Cette dernière augmentera de 38 % en 2017, après avoir diminué pendant sept exercices consécutifs, afin de permettre le bon exercice par le Conseil constitutionnel de ses missions électorales au cours d’une année exceptionnelle durant laquelle se dérouleront trois élections nationales, mais également pour renforcer de manière pérenne ses effectifs ainsi que les échanges internationaux avec d’autres cours constitutionnelles.

S’agissant de la mission « Relations avec les collectivités territoriales », notre collègue Jacqueline Gourault a souligné la nécessité d’une réforme de la dotation globale de fonctionnement par un texte de loi spécifique qui tienne compte des bouleversements en cours de la carte intercommunale. Elle a également appelé de ses vœux une réflexion sur une évolution du fonds national de péréquation des ressources intercommunales et communales.

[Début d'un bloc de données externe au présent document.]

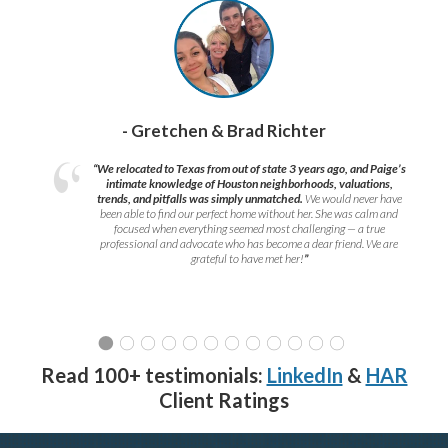
- Gretchen & Brad Richter
“We relocated to Texas from out of state 3 years ago, and Paige’s
intimate knowledge of Houston neighborhoods, valuations,
trends, and pitfalls was simply unmatched.
We would never have
been able to find our perfect home without her. She was calm and
focused when everything seemed most challenging — a true
professional and advocate who has become a dear friend. We are
grateful to have met her!
”
Read 100+ testimonials:
LinkedIn
&
HAR
Client Ratings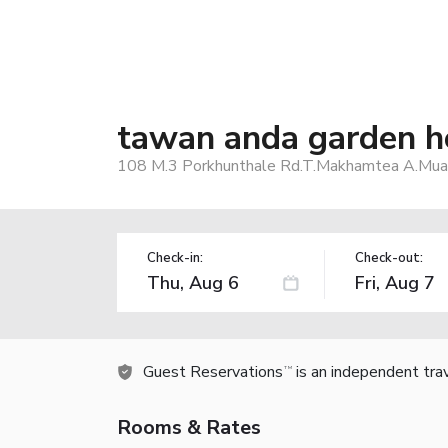
tawan anda garden h
108 M.3 Porkhunthale Rd.T.Makhamtea A.Muang
Check-in:
Check-out:
Guest Reservations
is an independent tra
TM
Rooms & Rates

Le président Philippe Bas a, quant à lui, demandé que soit mis un terme à la baisse des dotations de l’État qui conduit à une déstabilisation budgétaire des collectivités territoriales, en particulier des communes et des départements. Il a rappelé que ces dotations n’étaient pas des libéralités accordées par l’État aux collectivités territoriales, mais qu’elles visaient à compenser les transferts de compétences de l’État auxdites collectivités ou la suppression d’impôts locaux.

Enfin, lors de l’examen des crédits de la mission « Sécurité », Alain Marc et moi-même avons relevé les augmentations de moyens de la police, de la gendarmerie et de la sécurité civile, dans un contexte marqué par les attentats de 2015 et 2016.

Alain Marc a évoqué les nombreuses manifestations spontanées de policiers organisées, hors de tout mot d’ordre syndical, à la suite de l’incident survenu à Viry-Châtillon le 8 octobre dernier.

J’ai pour ma part salué l’annonce par le Gouvernement de la mise en œuvre d’un projet de système de gestion opérationnelle unifiée pour uniformiser au niveau national les logiciels équipant les plateformes de traitement des appels d’urgence au 18. J’ai toutefois déploré que le ministère chargé de la santé conduise en parallèle son propre chantier.

Tel est le tableau, aux touches nécessairement impressionnistes mais que j’espère colorées et vives, des principales observations formulées par les rapporteurs pour avis de la commission des lois.